## Provided material

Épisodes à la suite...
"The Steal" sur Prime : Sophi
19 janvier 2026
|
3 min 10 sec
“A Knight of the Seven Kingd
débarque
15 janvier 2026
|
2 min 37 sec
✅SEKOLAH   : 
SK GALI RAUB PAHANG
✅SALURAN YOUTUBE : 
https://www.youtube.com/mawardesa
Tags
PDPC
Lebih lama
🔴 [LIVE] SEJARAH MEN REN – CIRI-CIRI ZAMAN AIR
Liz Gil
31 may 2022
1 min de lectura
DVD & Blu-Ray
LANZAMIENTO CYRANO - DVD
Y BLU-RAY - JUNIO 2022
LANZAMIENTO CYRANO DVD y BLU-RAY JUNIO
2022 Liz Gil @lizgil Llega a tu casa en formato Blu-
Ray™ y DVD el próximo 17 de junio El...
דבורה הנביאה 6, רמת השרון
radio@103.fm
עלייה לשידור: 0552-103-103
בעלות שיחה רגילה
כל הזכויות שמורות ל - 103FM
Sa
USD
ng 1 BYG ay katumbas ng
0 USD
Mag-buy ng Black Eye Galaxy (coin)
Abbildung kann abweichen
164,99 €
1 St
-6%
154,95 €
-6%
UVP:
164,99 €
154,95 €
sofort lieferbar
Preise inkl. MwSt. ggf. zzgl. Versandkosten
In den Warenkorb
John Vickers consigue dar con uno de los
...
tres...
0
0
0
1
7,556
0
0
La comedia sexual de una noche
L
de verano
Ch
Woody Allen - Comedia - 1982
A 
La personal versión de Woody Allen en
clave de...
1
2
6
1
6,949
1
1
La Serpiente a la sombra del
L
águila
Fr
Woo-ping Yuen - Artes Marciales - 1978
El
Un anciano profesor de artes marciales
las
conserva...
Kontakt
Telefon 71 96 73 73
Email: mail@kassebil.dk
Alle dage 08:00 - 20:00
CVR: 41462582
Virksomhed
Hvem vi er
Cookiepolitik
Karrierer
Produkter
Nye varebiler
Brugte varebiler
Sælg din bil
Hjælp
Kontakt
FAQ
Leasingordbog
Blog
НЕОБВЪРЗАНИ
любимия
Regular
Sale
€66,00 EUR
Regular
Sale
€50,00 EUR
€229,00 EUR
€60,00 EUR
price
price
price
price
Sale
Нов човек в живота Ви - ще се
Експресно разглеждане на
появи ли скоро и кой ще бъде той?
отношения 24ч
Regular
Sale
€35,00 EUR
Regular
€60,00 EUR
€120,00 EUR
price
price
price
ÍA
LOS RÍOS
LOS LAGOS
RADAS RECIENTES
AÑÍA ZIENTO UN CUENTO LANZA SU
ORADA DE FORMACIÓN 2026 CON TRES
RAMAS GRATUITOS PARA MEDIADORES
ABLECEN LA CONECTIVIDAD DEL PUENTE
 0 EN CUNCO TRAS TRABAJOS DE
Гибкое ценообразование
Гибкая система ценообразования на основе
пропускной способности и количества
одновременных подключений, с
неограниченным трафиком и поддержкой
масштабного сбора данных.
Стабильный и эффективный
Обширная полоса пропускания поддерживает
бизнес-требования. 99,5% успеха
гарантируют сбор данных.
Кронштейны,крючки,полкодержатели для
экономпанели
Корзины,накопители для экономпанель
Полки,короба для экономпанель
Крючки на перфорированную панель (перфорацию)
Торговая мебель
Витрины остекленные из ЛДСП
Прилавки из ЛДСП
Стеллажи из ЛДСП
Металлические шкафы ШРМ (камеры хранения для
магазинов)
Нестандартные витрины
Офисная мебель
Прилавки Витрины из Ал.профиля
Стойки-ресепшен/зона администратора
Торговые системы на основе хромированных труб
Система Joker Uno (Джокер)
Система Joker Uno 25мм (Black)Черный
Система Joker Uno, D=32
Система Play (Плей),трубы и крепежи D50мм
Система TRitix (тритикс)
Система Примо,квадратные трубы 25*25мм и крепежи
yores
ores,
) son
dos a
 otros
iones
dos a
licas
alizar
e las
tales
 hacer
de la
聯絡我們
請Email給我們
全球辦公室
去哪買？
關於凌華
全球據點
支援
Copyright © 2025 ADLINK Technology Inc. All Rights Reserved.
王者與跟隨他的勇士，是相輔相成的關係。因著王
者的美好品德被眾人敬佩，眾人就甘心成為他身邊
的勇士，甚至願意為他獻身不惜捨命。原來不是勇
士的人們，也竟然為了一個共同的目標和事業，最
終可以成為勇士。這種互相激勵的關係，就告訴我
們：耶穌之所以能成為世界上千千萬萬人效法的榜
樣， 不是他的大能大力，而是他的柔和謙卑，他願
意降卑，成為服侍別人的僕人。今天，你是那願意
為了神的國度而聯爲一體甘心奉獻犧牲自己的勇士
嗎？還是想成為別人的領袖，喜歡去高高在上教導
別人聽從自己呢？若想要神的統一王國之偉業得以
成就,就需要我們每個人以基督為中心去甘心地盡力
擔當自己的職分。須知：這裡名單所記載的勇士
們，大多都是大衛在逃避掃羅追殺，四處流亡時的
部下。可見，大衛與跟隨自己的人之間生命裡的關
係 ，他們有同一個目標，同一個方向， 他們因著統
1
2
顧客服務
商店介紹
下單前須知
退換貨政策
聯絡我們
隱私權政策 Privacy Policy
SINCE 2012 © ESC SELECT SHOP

## Problem details
Lines in the data that hold "крепежи" must be located and copied.

## Response to this task
Система Play (Плей),трубы и крепежи D50мм
Система Примо,квадратные трубы 25*25мм и крепежи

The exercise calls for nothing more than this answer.